--- Work request ---
Restate each record word for word, omitting whatever pictures it holds.

Records for the exercise below:

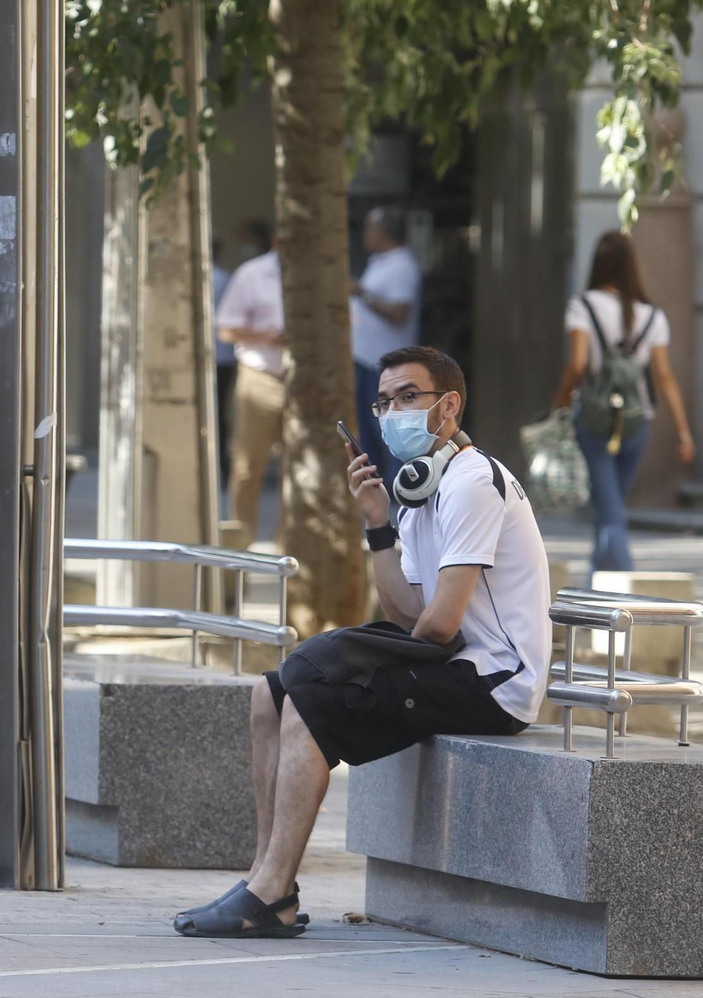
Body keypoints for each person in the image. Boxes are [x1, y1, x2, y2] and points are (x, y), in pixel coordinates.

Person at [175, 346, 550, 939]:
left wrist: (361, 658)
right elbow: (406, 616)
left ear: (448, 406)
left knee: (312, 699)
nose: (392, 411)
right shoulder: (423, 490)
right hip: (452, 663)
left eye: (408, 396)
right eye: (383, 401)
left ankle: (271, 893)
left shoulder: (472, 484)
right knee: (270, 692)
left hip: (495, 681)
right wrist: (377, 521)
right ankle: (263, 878)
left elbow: (440, 625)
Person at [551, 231, 695, 573]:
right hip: (636, 421)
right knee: (610, 505)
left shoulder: (583, 306)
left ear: (598, 265)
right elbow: (664, 376)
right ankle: (598, 585)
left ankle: (618, 588)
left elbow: (577, 365)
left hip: (595, 420)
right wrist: (683, 432)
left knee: (610, 509)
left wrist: (560, 404)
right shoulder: (652, 315)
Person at [215, 219, 284, 549]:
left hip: (306, 380)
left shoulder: (319, 274)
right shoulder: (251, 274)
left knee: (304, 473)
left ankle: (291, 551)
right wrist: (266, 336)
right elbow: (226, 329)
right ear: (276, 239)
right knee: (247, 468)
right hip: (260, 376)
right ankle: (239, 550)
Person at [351, 207, 423, 481]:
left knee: (388, 428)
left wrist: (363, 295)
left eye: (370, 228)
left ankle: (399, 490)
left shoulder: (402, 265)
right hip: (367, 360)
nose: (365, 235)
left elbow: (399, 313)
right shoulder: (379, 261)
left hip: (386, 364)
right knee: (369, 429)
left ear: (383, 232)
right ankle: (377, 486)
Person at [211, 238, 235, 489]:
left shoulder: (216, 279)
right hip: (224, 357)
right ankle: (223, 470)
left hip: (217, 357)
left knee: (216, 415)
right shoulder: (224, 278)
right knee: (220, 415)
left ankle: (221, 469)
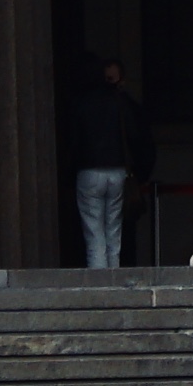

End of Records for the exercise.

--- Exercise answer ---
Body keypoints for each person in the image. Boxes are [x1, y1, x2, y2] and points are (x, y), in pixel coordinates.

Person at [175, 346, 550, 939]:
left wrist: (361, 658)
right elbow: (406, 616)
left ear: (448, 406)
left knee: (312, 699)
nose: (392, 411)
right shoulder: (423, 490)
right hip: (452, 663)
left eye: (408, 396)
right eye: (383, 401)
left ankle: (271, 893)
left shoulder: (472, 484)
right knee: (270, 692)
left hip: (495, 681)
right wrist: (377, 521)
right ankle: (263, 878)
left elbow: (440, 625)
Person at [551, 231, 695, 573]:
right hip: (636, 421)
right knee: (610, 505)
left shoulder: (583, 306)
left ear: (598, 265)
right elbow: (664, 376)
right ankle: (598, 585)
left ankle: (618, 588)
left elbow: (577, 365)
left hip: (595, 420)
right wrist: (683, 432)
left knee: (610, 509)
left wrist: (560, 404)
right shoulder: (652, 315)
Person at [215, 219, 284, 549]:
left hip: (306, 380)
left shoulder: (319, 274)
right shoulder: (251, 274)
left knee: (304, 473)
left ankle: (291, 551)
right wrist: (266, 336)
right elbow: (226, 329)
right ear: (276, 239)
right knee: (247, 468)
right hip: (260, 376)
right ankle: (239, 550)
Person at [351, 207, 423, 481]:
left knee: (388, 428)
left wrist: (363, 295)
left eye: (370, 228)
left ankle: (399, 490)
left shoulder: (402, 265)
right hip: (367, 360)
nose: (365, 235)
left elbow: (399, 313)
right shoulder: (379, 261)
left hip: (386, 364)
right knee: (369, 429)
left ear: (383, 232)
right ankle: (377, 486)
Person at [211, 238, 235, 489]:
left shoulder: (216, 279)
right hip: (224, 357)
right ankle: (223, 470)
left hip: (217, 357)
left knee: (216, 415)
right shoulder: (224, 278)
right knee: (220, 415)
left ankle: (221, 469)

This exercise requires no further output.